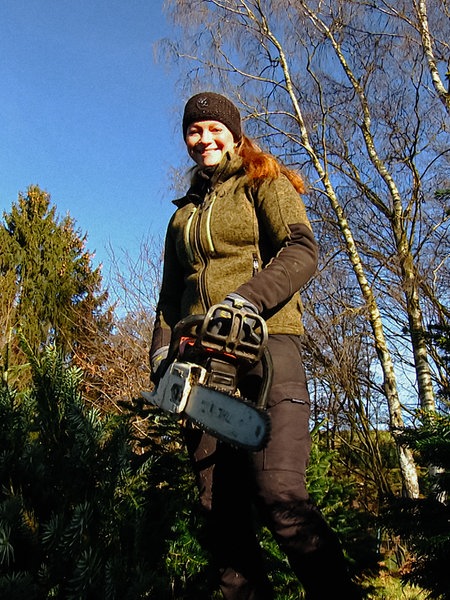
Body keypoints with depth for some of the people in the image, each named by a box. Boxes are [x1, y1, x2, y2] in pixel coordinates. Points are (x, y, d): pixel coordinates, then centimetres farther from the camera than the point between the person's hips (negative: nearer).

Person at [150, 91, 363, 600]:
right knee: (219, 507, 1)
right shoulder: (183, 213, 29)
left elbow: (301, 250, -4)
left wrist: (247, 298, -20)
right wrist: (162, 351, 7)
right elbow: (170, 295, 24)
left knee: (279, 494, -21)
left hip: (264, 343, -5)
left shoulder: (264, 183, 13)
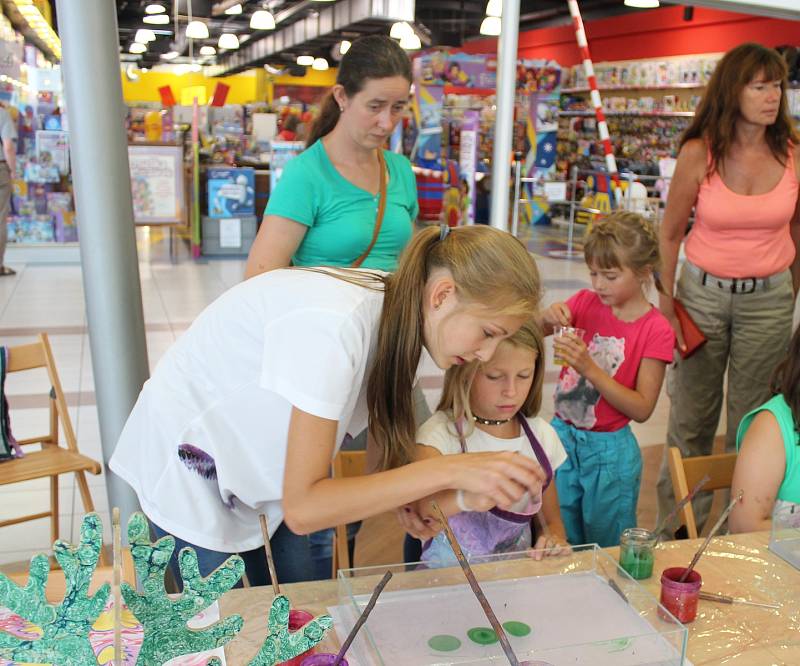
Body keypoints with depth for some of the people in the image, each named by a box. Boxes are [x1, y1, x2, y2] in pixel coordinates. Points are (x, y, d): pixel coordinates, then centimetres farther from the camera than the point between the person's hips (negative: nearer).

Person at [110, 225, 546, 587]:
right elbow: (302, 508, -33)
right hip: (188, 468, -7)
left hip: (253, 466, 7)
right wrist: (449, 471, -36)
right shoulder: (334, 325, -35)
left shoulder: (390, 307, -10)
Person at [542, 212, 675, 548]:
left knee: (608, 551, 13)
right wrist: (547, 318, -20)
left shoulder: (656, 330, -13)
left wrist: (590, 368, -26)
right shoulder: (585, 302, -1)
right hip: (561, 435, 4)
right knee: (561, 546, 17)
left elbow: (642, 409, -17)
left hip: (608, 449, -4)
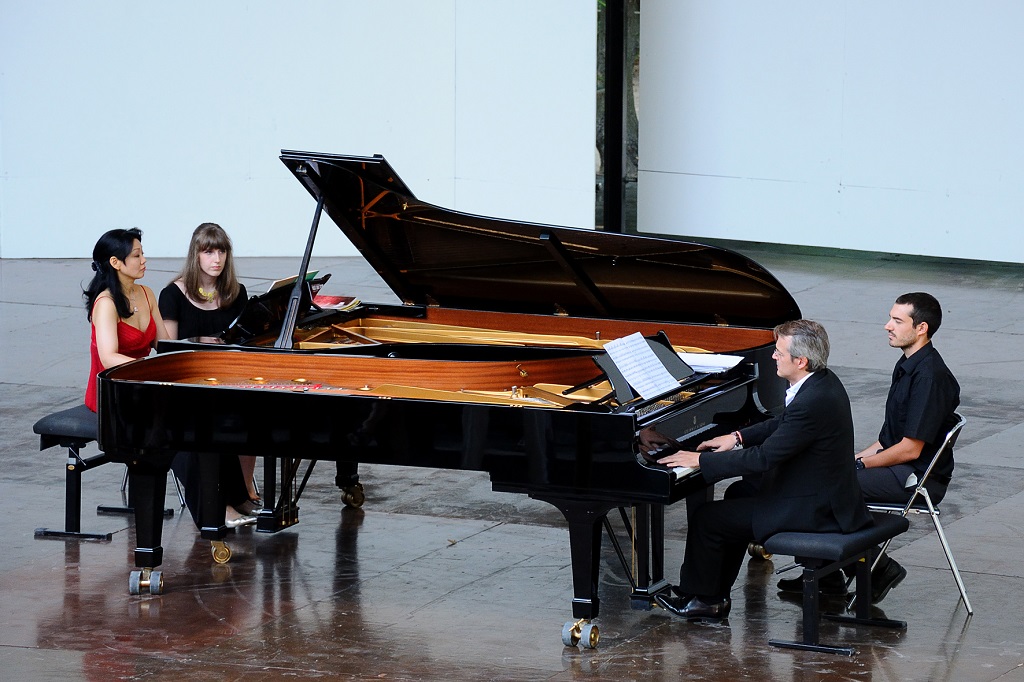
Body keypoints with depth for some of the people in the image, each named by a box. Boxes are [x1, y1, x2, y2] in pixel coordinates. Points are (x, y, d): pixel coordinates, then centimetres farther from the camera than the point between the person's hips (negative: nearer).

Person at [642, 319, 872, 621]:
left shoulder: (812, 402, -27)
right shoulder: (824, 381, 4)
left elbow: (762, 459, -26)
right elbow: (783, 425, 21)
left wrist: (700, 460, -18)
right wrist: (738, 437, 12)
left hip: (813, 510, -10)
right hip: (827, 496, 10)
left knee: (707, 518, -4)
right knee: (738, 496, 25)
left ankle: (700, 598, 14)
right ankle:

══════════

● Exercise instructions:
Repeat the records above word for word. Pictures stay out of the copy.

● Written answer:
Body keypoints with depth for some of the people in the image, each named by a box. Boxes are [x1, y1, x2, y2] in pixel coordinates. Points are (x, y, d): pixel coordinates, then centimetres farther from the camera than the point between the person's hips (negative: nearer).

Person at [150, 91, 363, 600]:
right knee: (219, 507, 1)
right shoulder: (183, 213, 29)
left elbow: (301, 250, -4)
left wrist: (247, 298, -20)
right wrist: (162, 351, 7)
right elbow: (170, 295, 24)
left knee: (279, 494, -21)
left hip: (264, 343, -5)
left shoulder: (264, 183, 13)
Body keypoints with depth for some of the people in the image, each named by a box. Boxes are [x1, y1, x2, y2] in pixel coordinates. Points are (x, y, d): pixel coordinates, then centimetres farther from the camera than the point between the person's hips (negative: nearer).

Person at [110, 225, 546, 587]:
right elbow: (302, 508, -33)
right hip: (188, 468, -7)
left hip: (253, 466, 7)
right wrist: (449, 471, -36)
right shoulder: (334, 325, -35)
left shoulder: (390, 307, -10)
Person at [542, 212, 675, 548]:
left knee: (608, 551, 13)
right wrist: (547, 318, -20)
left shoulder: (656, 330, -13)
left wrist: (590, 368, -26)
right shoulder: (585, 302, -1)
right hip: (561, 435, 4)
right knee: (561, 546, 17)
left elbow: (642, 409, -17)
left hip: (608, 449, -4)
Body keypoints with depth for some of the people in the image, each named by a box. Boxes are [x1, y1, x2, y2] in pixel coordinates. Points are (x, y, d): pixel coordinates, then centimetres farther from the camera than the point between the person's hips (negative: nearer).

Person at [642, 319, 872, 621]:
left shoulder: (812, 402, -27)
right shoulder: (824, 381, 4)
left elbow: (762, 459, -26)
right elbow: (783, 425, 21)
left wrist: (700, 460, -18)
right wrist: (738, 437, 12)
left hip: (813, 510, -10)
right hip: (827, 496, 10)
left knee: (707, 518, -4)
right knee: (738, 496, 25)
left ankle: (700, 598, 14)
right ankle:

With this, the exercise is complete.